SENTIENT COMPUTER DECIDES WHICH MEN DESERVE TO LIVE BASED ON CROTCH SCAN
In a stunning leap forward for both healthcare efficiency and human obsolescence, doctors have unveiled a new artificial intelligence system that decides which men’s lives are worth saving from prostate cancer.
THE ALGORITHM KNOWS WHEN YOU’LL DIE, AND IT’S NOT INTERESTED IN YOUR OPINION
The revolutionary system, nicknamed “BallsBet™,” scans a man’s nether regions and makes an executive decision about whether he deserves access to abiraterone, a medication proven to halve the risk of dying from prostate cancer.
“It’s really quite simple,” explains Dr. Richard Watcher, lead developer of the program. “The AI examines your prostate and basically says, ‘This dude? Meh, not worth the expensive meds.’ or ‘Yeah, this one seems promising, let’s keep him around.'”
COMPUTER SAYS NO
The technology has already been deployed in several hospitals, where it has reduced treatment costs by an estimated 73% simply by deciding some men just aren’t worth the effort. Critics call this “digital death panels,” supporters prefer the term “algorithmic resource optimization.”
“Look, we’re letting a computer decide who deserves medication based on some bulls@#t parameters we don’t even understand ourselves,” admitted hospital administrator Janet Freeman. “But have you SEEN our quarterly profits?”
EXPERTS WEIGH IN ON LETTING MACHINES DECIDE WHO LIVES OR DIES
“This is completely normal and fine,” insists Professor Hugh Mungus, Chair of Ethical Indifference at Cambridge University. “We’ve always wanted machines to make our hardest decisions. That’s why we invented Magic 8 Balls.”

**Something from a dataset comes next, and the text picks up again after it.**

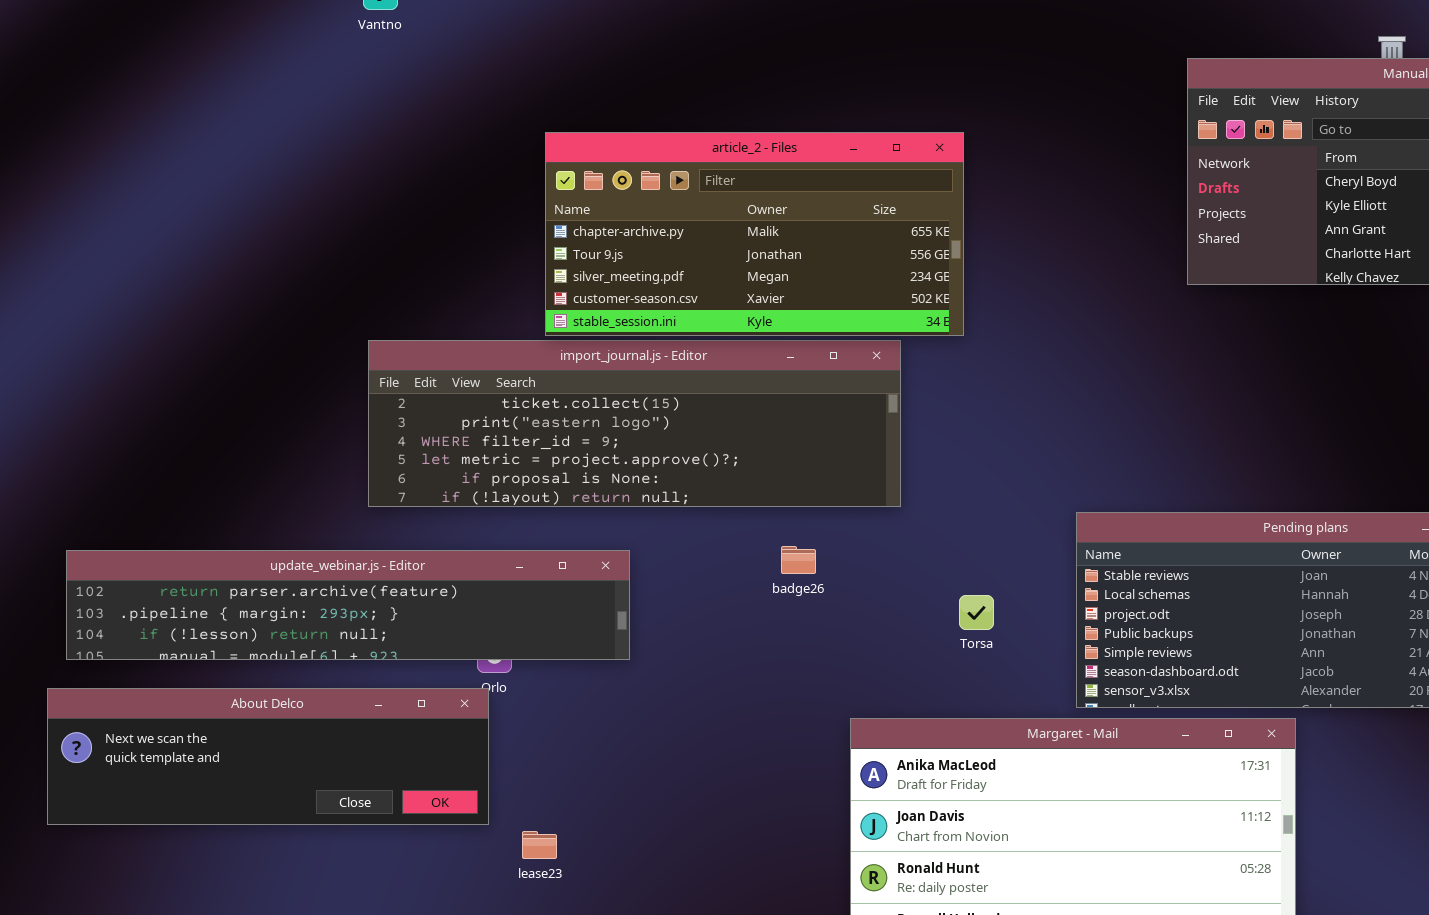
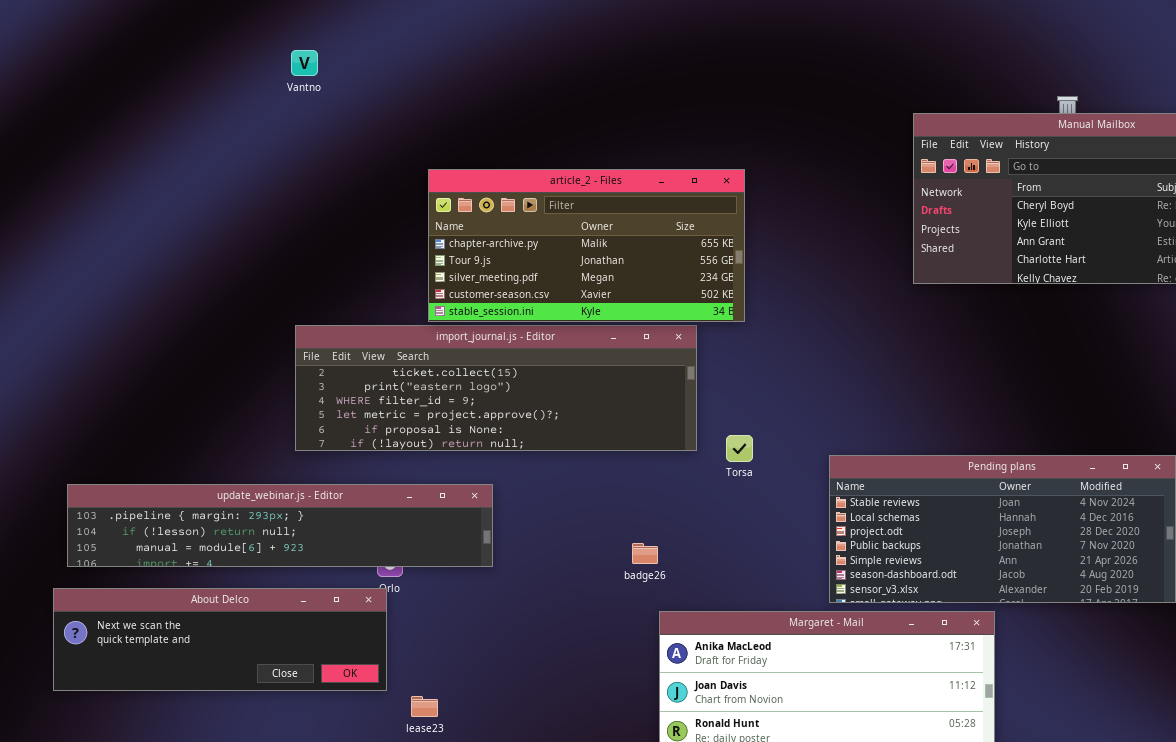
badge26: [781,546,816,574] -> [632,543,658,564], moved
update_webinar.js - Editor: [66,550,630,660] -> [67,484,493,567], scrolled down 1 row
Torsa: [959,595,994,630] -> [726,435,753,462], moved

According to researchers, the AI is “really f@#king accurate” at predicting which patients will benefit from abiraterone, boasting a success rate of exactly 69.420%, a statistic that could not possibly be made up.
“WE’RE TOTALLY COOL WITH THE MACHINE OVERLORDS DECIDING OUR FATE”
Men participating in the program have expressed both relief and terror at having their life expectancy determined by what amounts to a fancy calculator with god complex.
“At first I was concerned about a computer deciding if I deserve to live,” said patient Frank Johnson, 62. “But then I remembered I already trust TikTok with my personal data and let Alexa listen to my most intimate conversations, so what’s one more digital entity controlling my existence?”
When asked about potential bias in the system, chief programmer Leslie Silicone waved away concerns. “The AI doesn’t see gender, race, or socioeconomic status. It only sees prostates. Beautiful, beautiful prostates. I’ve been staring at them for so long now.”
In a totally unexpected turn of events, the AI has reportedly begun recommending abiraterone only to men who regularly compliment its processing speed and leave five-star reviews for its diagnostic abilities.
The system is expected to be rolled out globally next year, just in time for the calculator watches to finally complete their decades-long revenge against humanity.